En effet, ces modes relationnels ‘toxiques’ s’expriment généralement davantage en présentiel qu’à distance. Par exemple, il est plus difficile pour un manager de ‘fliquer’ ce que font ses collaborateurs lorsqu’ils sont en télétravail. Car à distance, le contrôle est différent : il s’effectue davantage sur les livrables que sur la présence, ce qui limite le micro-management. » 

Comment bien préparer le retour au bureau ?

Afin de lever les peurs des salariés, les ressources humaines et les managers vont devoir réfléchir à comment préparer le retour au bureau des salariés qui sont encore en 100 % télétravail

Pour Noémie Le Menn, l’enjeu clé consiste, autant que possible, à « adopter une approche personnalisée en fonction des tâches, des métiers et des personnalités des collaborateurs. L’objectif est d’identifier les besoins de chacun et d’y répondre en faisant preuve d’adaptabilité et de créativité, pour favoriser l’intérêt commun ».

Les bonnes pratiques RH

Sensibiliser et former les managers

« Dans ce contexte, la priorité des ressources humaines va d’abord être d’accompagner et de former les managers, pour qu’ils sortent d’un management ‘command & control’. L’objectif est qu’ils apprennent à faire confiance à leurs équipes, et aident leurs collaborateurs à devenir plus autonomes.

Pour cela, il faut comprendre les sources d’inquiétude et les appréhensions des managers. Puis les accompagner pas à pas dans le lâcher prise, pour qu’ils acceptent de donner plus de liberté aux collaborateurs », conseille la psychologue du travail.

Lire aussi : Travail hybride : les bonnes pratiques RH et de communication interne

Identifier les collaborateurs à faire revenir en priorité

« Il est également important d’identifier les salariés qui souhaitent revenir au bureau, et de réfléchir à comment on souhaite y organiser le travail.

◆ ◆ ◆

Consigne 1 -
D'après l'extrait de page, sur quoi le contrôle s'effectue-t-il davantage lorsque les collaborateurs travaillent à distance ?
Consigne 2 -
Citez textuellement l'extrait de page, depuis les mots « Sensibiliser et former » jusqu'aux mots « psychologue du travail. » inclus.

◆ ◆ ◆

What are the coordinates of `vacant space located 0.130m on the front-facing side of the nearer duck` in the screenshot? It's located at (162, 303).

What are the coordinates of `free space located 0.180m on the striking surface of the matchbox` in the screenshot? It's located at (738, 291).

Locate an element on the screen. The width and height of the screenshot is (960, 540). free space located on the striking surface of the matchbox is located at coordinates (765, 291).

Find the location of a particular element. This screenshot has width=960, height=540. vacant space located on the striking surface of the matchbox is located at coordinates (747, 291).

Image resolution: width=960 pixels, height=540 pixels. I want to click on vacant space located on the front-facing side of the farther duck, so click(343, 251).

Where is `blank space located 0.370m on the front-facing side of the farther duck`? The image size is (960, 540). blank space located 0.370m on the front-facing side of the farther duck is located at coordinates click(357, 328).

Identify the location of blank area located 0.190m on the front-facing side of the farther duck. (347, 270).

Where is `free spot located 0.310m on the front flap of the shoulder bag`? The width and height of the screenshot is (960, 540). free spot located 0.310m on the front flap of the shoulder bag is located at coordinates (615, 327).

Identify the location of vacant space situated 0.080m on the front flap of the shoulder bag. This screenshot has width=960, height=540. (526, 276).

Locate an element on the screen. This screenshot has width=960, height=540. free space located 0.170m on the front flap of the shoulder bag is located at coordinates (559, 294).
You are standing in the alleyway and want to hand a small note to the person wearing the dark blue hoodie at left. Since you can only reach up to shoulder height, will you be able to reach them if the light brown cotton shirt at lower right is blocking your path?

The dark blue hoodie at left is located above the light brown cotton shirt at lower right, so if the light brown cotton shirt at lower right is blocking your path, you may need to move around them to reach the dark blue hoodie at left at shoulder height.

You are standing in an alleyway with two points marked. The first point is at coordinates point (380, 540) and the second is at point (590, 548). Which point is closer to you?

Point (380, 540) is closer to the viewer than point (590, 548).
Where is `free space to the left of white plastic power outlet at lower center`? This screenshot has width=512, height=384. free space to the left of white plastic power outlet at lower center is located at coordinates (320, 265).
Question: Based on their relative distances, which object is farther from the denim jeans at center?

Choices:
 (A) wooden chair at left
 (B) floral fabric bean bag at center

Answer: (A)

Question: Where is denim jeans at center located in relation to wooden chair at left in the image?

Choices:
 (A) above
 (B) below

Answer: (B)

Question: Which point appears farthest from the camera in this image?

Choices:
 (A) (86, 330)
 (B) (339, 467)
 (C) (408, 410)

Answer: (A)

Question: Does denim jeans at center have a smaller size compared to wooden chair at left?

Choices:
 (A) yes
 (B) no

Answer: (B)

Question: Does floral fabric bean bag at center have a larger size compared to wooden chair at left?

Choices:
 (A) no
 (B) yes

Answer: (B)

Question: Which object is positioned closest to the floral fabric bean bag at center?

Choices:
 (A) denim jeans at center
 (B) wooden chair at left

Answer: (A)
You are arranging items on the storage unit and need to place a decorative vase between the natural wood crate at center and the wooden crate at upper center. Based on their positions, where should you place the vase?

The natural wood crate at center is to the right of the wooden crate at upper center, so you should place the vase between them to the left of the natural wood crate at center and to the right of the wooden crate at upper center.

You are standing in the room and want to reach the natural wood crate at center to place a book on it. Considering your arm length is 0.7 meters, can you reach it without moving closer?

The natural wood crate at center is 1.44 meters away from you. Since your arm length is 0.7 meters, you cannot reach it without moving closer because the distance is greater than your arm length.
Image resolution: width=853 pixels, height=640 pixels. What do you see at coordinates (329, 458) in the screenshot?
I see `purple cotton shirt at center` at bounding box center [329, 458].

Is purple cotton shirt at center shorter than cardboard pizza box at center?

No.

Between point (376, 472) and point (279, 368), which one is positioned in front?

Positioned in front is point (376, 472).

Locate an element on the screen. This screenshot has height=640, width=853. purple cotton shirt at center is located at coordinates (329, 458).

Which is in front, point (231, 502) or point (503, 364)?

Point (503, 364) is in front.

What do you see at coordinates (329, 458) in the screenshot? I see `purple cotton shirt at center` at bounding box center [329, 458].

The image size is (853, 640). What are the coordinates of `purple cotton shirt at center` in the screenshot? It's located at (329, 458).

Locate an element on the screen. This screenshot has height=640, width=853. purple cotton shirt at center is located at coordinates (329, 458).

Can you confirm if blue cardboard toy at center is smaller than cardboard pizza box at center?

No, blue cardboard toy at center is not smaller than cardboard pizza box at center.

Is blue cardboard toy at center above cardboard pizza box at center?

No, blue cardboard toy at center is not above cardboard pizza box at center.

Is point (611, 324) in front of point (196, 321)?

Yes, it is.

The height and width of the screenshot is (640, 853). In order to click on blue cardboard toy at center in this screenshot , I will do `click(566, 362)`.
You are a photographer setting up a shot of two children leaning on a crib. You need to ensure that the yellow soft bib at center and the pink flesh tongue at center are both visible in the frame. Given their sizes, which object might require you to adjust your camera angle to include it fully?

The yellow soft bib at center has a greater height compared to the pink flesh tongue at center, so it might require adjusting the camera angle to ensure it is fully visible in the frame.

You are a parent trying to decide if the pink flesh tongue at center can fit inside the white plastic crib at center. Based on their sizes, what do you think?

◆ ◆ ◆

Réponse développée 1 -
À distance, le contrôle s'effectue davantage sur les livrables que sur la présence.

Réponse développée 2 -
Sensibiliser et former les managers

« Dans ce contexte, la priorité des ressources humaines va d’abord être d’accompagner et de former les managers, pour qu’ils sortent d’un management ‘command & control’. L’objectif est qu’ils apprennent à faire confiance à leurs équipes, et aident leurs collaborateurs à devenir plus autonomes.

Pour cela, il faut comprendre les sources d’inquiétude et les appréhensions des managers. Puis les accompagner pas à pas dans le lâcher prise, pour qu’ils acceptent de donner plus de liberté aux collaborateurs », conseille la psychologue du travail.